Ma position dans le débat sur les retraites

Débat sur les retraites. Je m’étais exprimé au moment des législatives. Je l’ai confirmé dans la presse locale récemment : je ne voulais pas voter cette réforme. Une réforme, selon moi, injuste et qui ne règlera pas durablement la question du financement de nos retraites, et qui a divisé inutilement notre pays. La retraite à points me semblait la solution dès lors que l’on s’accordait sur la valeur du point ; que l’on valorisait les points pour les Français aux carrières longues et aux métiers pénibles ; que l’on refusait la notion d’âge pivot. Bon, cette réforme systémique, plus juste, plus adaptée à l’évolution de la notion de travail est renvoyée à une date ultérieure. Pendant quinze jours, on a évité ce débat.
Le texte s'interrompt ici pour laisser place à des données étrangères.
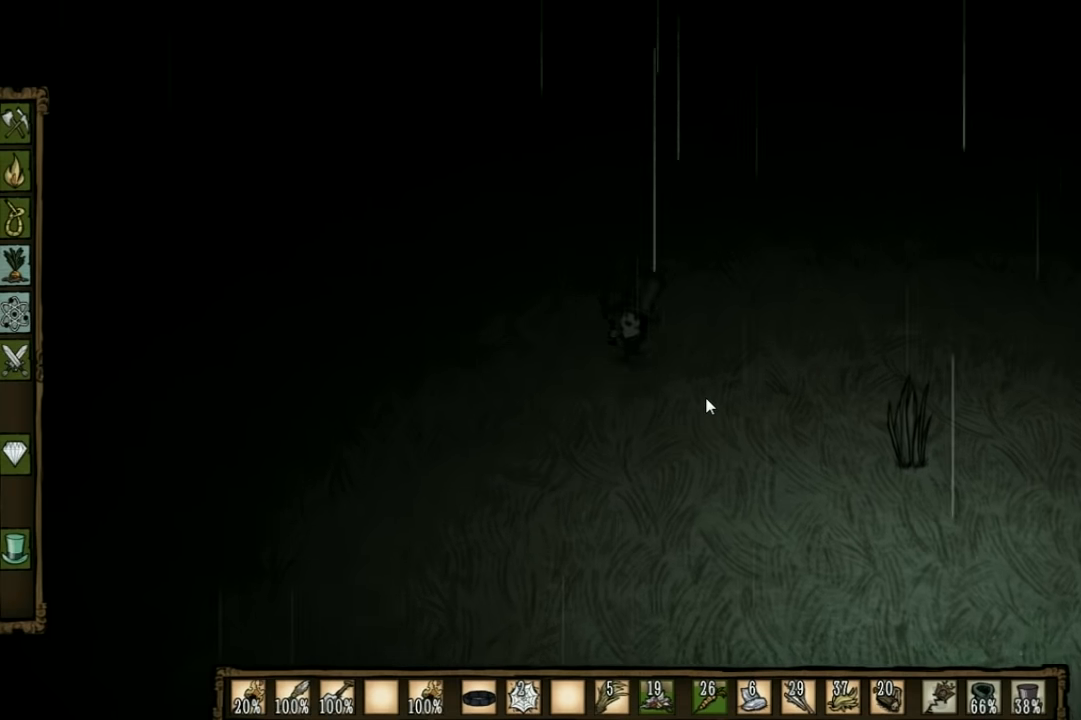
Gameplay with keyboard; each line is a JSON object with the keys held at the frame after it. "events" lists presses ("down") and releases ("up") of "1", "2", "3", "4", "5", "a", "c", "ctrl", "d", "e", "f", "q", "r", "s", "shift", "space", "tab", "v", "w", "x" and "z" between this image and that frame as [ms after this image, input, new state], when the widget could be followed in between. No other keys are recorded. Mouse input is not recorded. Not read: other_keys.
{"keys": ["w"], "events": [[233, "shift", "down"], [300, "shift", "up"], [433, "a", "up"]]}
Soyons clairs, ce débat sur les retraites a été interdit par La France Insoumise. 16000 amendements dont 11 000 de la France Insoumise. Alors que tous les groupes avaient renoncé à leurs amendements, vendredi à 15h ils restait 2000 amendements dont 1900 de la France Insoumise. Et puis, les insultes, les provocations, les attaques personnelles. La France Insoumise a bloqué nos institutions. Elle a piétiné la demande des syndicats d’aller jusqu’au bout du texte, et notamment de l’article 7. La France Insoumise a fait pression sur ses partenaires de la NUPES pour imposer sa loi, son rythme et ses propositions. Je note que le Parti Communiste a réagi et condamné cette attitude. Les Verts ont parlé de « raté historique de la part de LFI ». Le Parti Socialiste, rien !!! Bon toutou de Jean-Luc Mélenchon. C’est une honte ! Je voulais débattre des retraites, des pensions si basses pour beaucoup de nos concitoyens. Je voulais m’opposer au passage à 64 ans. Impossible par la faute exclusive de la France Insoumise. Je suis en colère. Et je mesure celle de nos concitoyens qui ont sacrifié des jours de congés pour manifester et s’opposer à cette réforme. Je suis en colère contre ces dingues qui traitent un ministre d’assassin, tapent dans un ballon sérigraphié à la tête du même ministre. Ce n’est pas ça la politique. Ça c’est le comportement de révolutionnaires « à petits pieds » qui méprisent notre démocratie, notre pays et notre peuple. Chaque jour, je me réjouis d’avoir, lors des législatives de juin, refusé la NUPES. J’avais justement anticipé. Je n’ai rien à voir avec cette extrême gauche !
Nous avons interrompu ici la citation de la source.